- Qezel Hesar Location within Iran
- Coordinates: 35°01′32″N 49°07′26″E﻿ / ﻿35.02556°N 49.12389°E
- Country: Iran
- Province: Hamadan
- County: Famenin
- District: Pish Khowr
- Rural District: Zardasht

Population (2016)
- • Total: 123
- Time zone: UTC+3:30 (IRST)

= Qezel Hesar, Hamadan =

Village in Hamadan province, Iran

Qezel Hesar (قزل حصار) (Note: Also romanized as Qezel Ḩeşār; also known as Ghezel Hesan and Qizil Hisār) is a village in Zardasht Rural District of Pish Khowr District in Famenin County, Hamadan province, Iran.

==Demographics==
===Population===
At the time of the 2006 National Census, the village's population was 134 in 33 households, when it was in Mofatteh Rural District of the former Famenin District in Hamadan County.
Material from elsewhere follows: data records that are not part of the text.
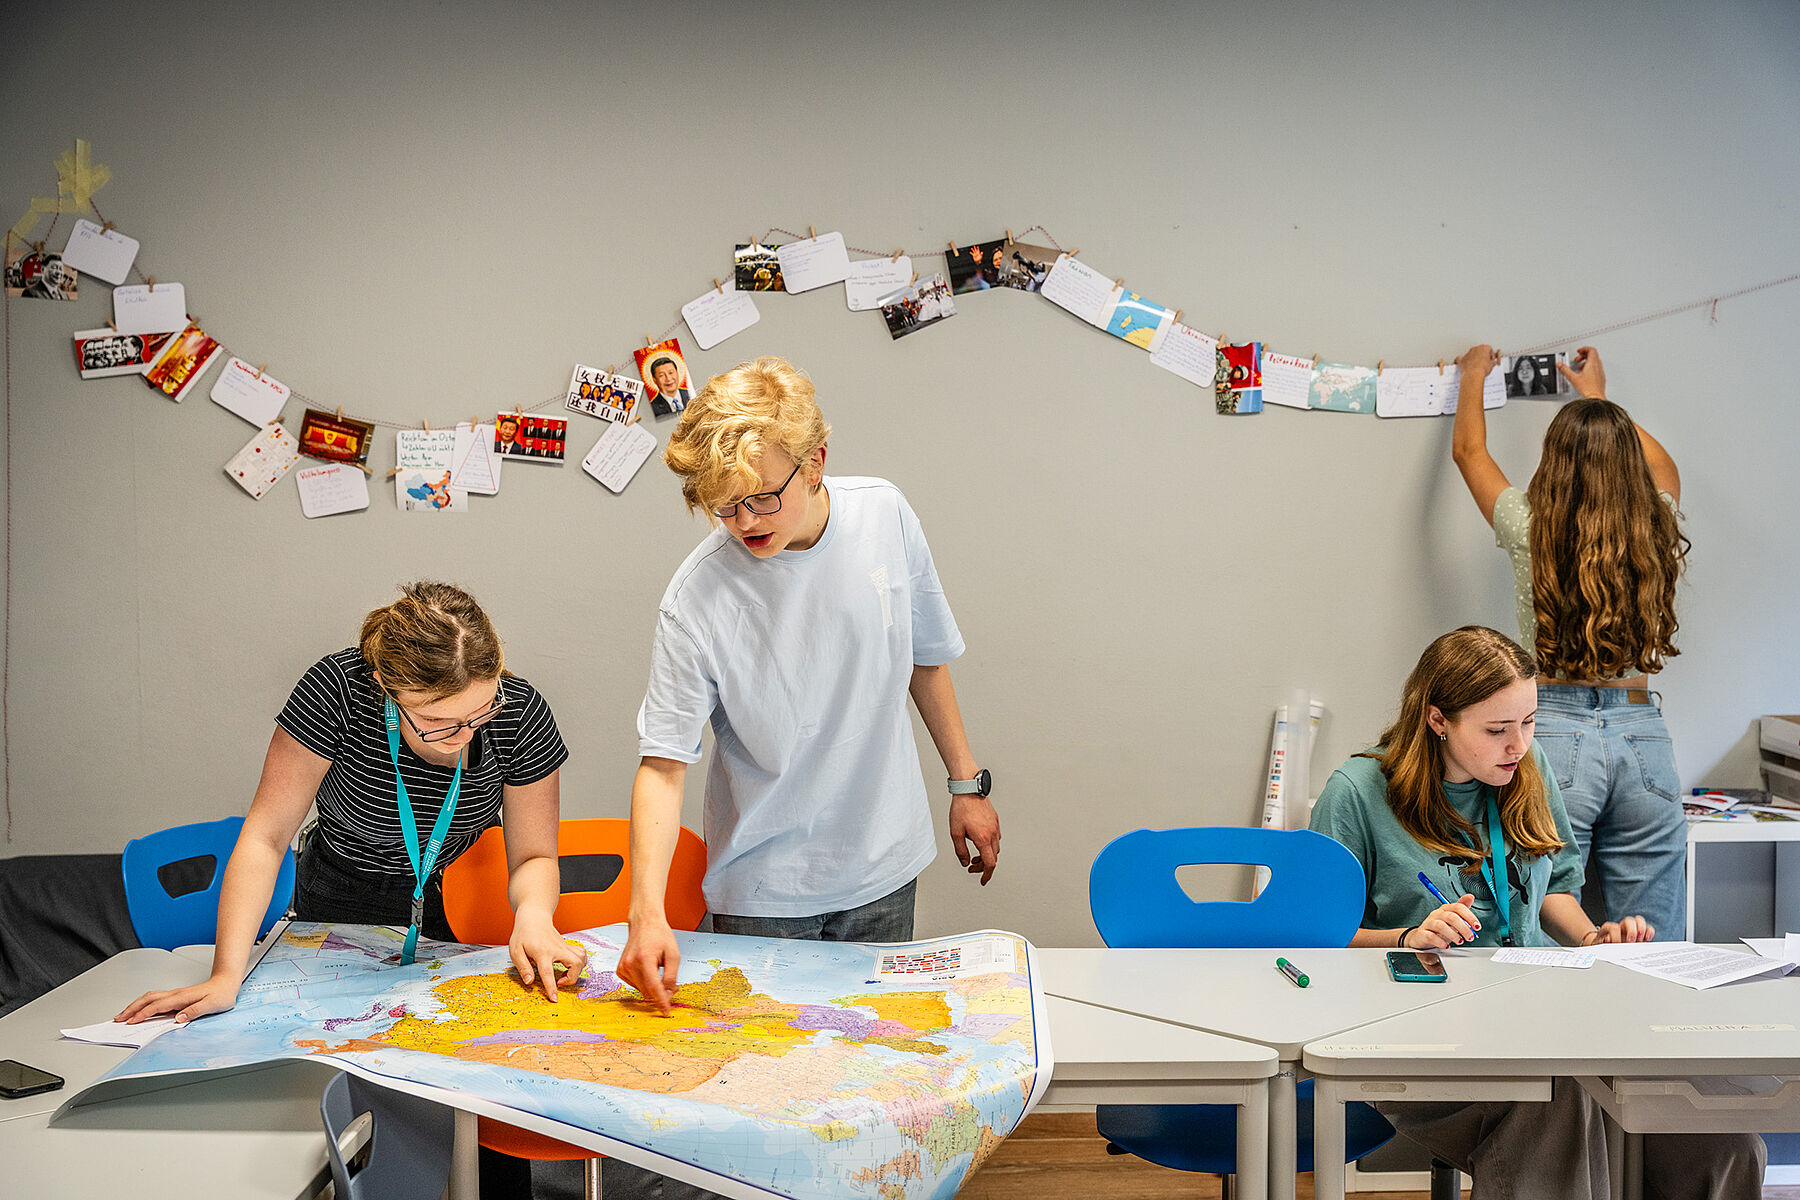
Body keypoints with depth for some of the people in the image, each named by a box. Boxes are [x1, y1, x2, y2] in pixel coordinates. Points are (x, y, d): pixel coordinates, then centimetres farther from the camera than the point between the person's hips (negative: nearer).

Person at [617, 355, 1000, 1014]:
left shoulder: (884, 515, -10)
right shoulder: (695, 600, -21)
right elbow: (662, 762, -19)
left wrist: (967, 783, 10)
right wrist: (647, 911, -30)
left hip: (883, 863, 3)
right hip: (765, 890, -2)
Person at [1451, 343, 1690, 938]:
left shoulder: (1530, 529, -5)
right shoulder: (1657, 533, 2)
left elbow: (1469, 449, 14)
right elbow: (1663, 467, 28)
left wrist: (1474, 374, 32)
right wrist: (1600, 399, 41)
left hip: (1553, 733, -3)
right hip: (1644, 735, 3)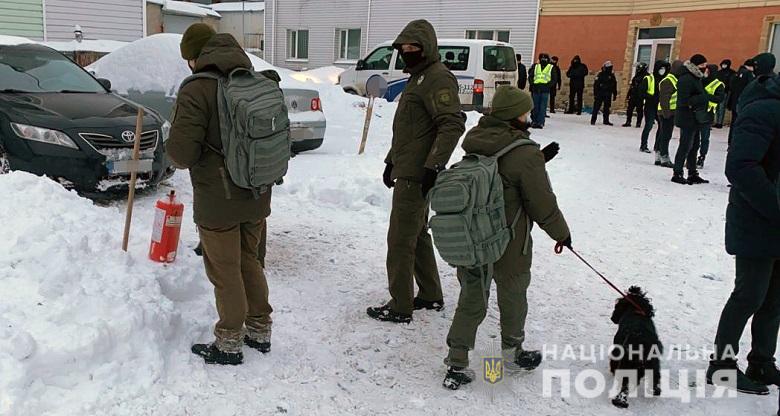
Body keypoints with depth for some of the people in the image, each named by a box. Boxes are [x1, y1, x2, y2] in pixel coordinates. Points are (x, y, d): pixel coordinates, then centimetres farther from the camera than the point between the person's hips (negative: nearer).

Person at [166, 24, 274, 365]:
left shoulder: (196, 90, -16)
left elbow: (181, 152, -21)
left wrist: (177, 156, 3)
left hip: (218, 201, -6)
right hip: (256, 196, 7)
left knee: (225, 272, 8)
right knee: (249, 262, 21)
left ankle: (229, 343, 22)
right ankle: (260, 331, 32)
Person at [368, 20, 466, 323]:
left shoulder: (438, 78, -13)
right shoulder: (418, 77, 18)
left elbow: (453, 125, -23)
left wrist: (434, 166, -26)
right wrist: (392, 160, 23)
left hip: (416, 175, -10)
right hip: (408, 171, 10)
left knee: (400, 240, -4)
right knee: (417, 234, 17)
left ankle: (400, 307, 6)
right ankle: (430, 295, 28)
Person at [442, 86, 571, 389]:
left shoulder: (476, 142, -1)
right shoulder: (526, 154, -22)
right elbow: (542, 203, -15)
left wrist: (539, 160, 13)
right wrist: (562, 232, 2)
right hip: (509, 247, -5)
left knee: (471, 300, 16)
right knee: (513, 298, 19)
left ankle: (456, 364, 17)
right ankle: (512, 349, 42)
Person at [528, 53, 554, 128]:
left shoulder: (551, 68, 8)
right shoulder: (535, 66, 15)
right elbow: (530, 76, 16)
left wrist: (548, 85, -12)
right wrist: (532, 83, -2)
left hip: (545, 89, -2)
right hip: (536, 89, 2)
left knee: (543, 107, -6)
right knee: (535, 106, 5)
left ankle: (540, 122, -6)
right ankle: (534, 121, 15)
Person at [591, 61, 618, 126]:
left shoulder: (612, 75, 9)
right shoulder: (600, 75, -4)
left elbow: (614, 86, 15)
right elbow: (596, 85, -6)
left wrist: (615, 95, 13)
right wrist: (595, 94, -11)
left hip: (608, 95, 4)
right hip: (600, 94, -4)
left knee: (607, 108, 9)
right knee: (596, 107, -4)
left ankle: (606, 120, 17)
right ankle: (593, 120, -1)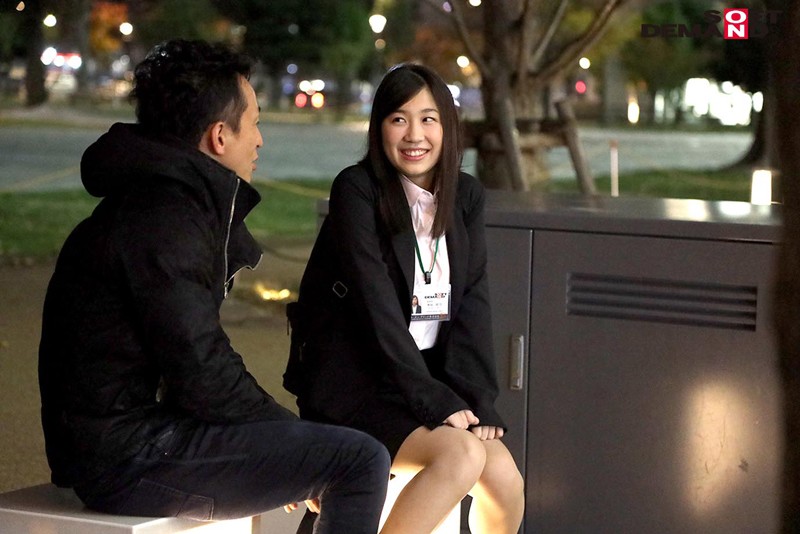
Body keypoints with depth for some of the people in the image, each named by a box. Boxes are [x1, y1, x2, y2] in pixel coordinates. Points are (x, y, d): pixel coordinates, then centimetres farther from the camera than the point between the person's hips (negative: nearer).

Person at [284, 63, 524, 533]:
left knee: (504, 479, -16)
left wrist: (474, 398, -11)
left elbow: (473, 305, 3)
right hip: (355, 384, -6)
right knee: (460, 455, -28)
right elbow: (377, 307, -16)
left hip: (433, 375, 6)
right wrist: (434, 402, -20)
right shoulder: (356, 191, -10)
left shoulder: (467, 197, 8)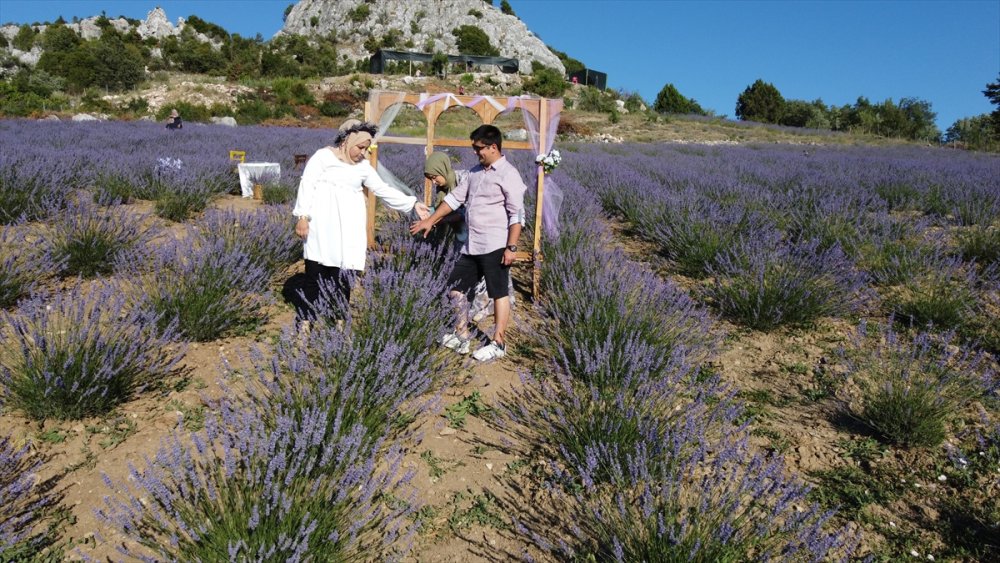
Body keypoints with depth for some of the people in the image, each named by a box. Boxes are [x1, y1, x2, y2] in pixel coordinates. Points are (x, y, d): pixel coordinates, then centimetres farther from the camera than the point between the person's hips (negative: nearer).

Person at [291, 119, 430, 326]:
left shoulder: (363, 166, 15)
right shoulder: (323, 156, 2)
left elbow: (384, 190, 15)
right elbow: (307, 185, -2)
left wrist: (413, 204, 10)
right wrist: (302, 216, -11)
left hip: (348, 228, 4)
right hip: (323, 225, -4)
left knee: (342, 276, 4)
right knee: (315, 274, -4)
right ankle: (304, 321, 7)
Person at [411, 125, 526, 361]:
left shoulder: (508, 174, -9)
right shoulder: (475, 172, 15)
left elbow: (516, 214, -14)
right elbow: (455, 197, 21)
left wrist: (511, 247, -18)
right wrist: (430, 220, 21)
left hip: (494, 247, -9)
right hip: (472, 246, 9)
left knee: (499, 294, 1)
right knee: (456, 287, 12)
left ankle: (498, 344, 11)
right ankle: (461, 337, 24)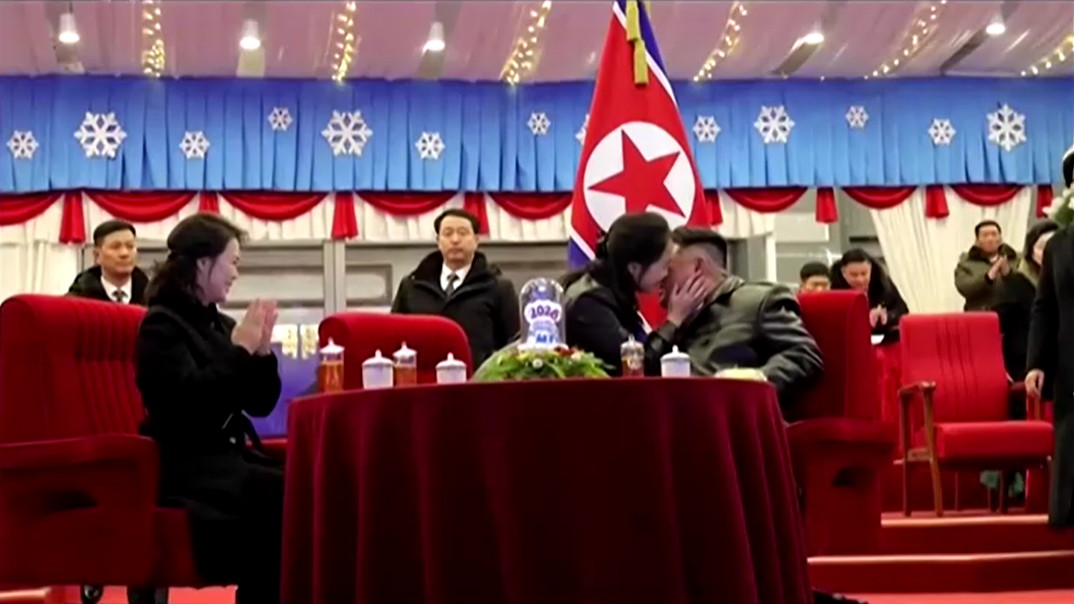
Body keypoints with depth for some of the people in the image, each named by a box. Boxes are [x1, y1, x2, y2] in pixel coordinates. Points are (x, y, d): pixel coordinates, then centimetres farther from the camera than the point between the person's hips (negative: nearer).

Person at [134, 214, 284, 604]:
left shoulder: (220, 325, 16)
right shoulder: (162, 325, -4)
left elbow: (261, 404, 15)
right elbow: (188, 399, -20)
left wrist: (261, 351, 0)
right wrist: (239, 350, -15)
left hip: (230, 454, 7)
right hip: (184, 463, -7)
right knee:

The following census in 2011 counted 100 people in 29 households, by which time the district had been separated from the county in the establishment of Famenin County. The rural district was transferred to the new Central District, and Qezel Hesar was transferred to Zardasht Rural District created in the new Pish Khowr District. The 2016 census measured the population of the village as 123 people in 41 households.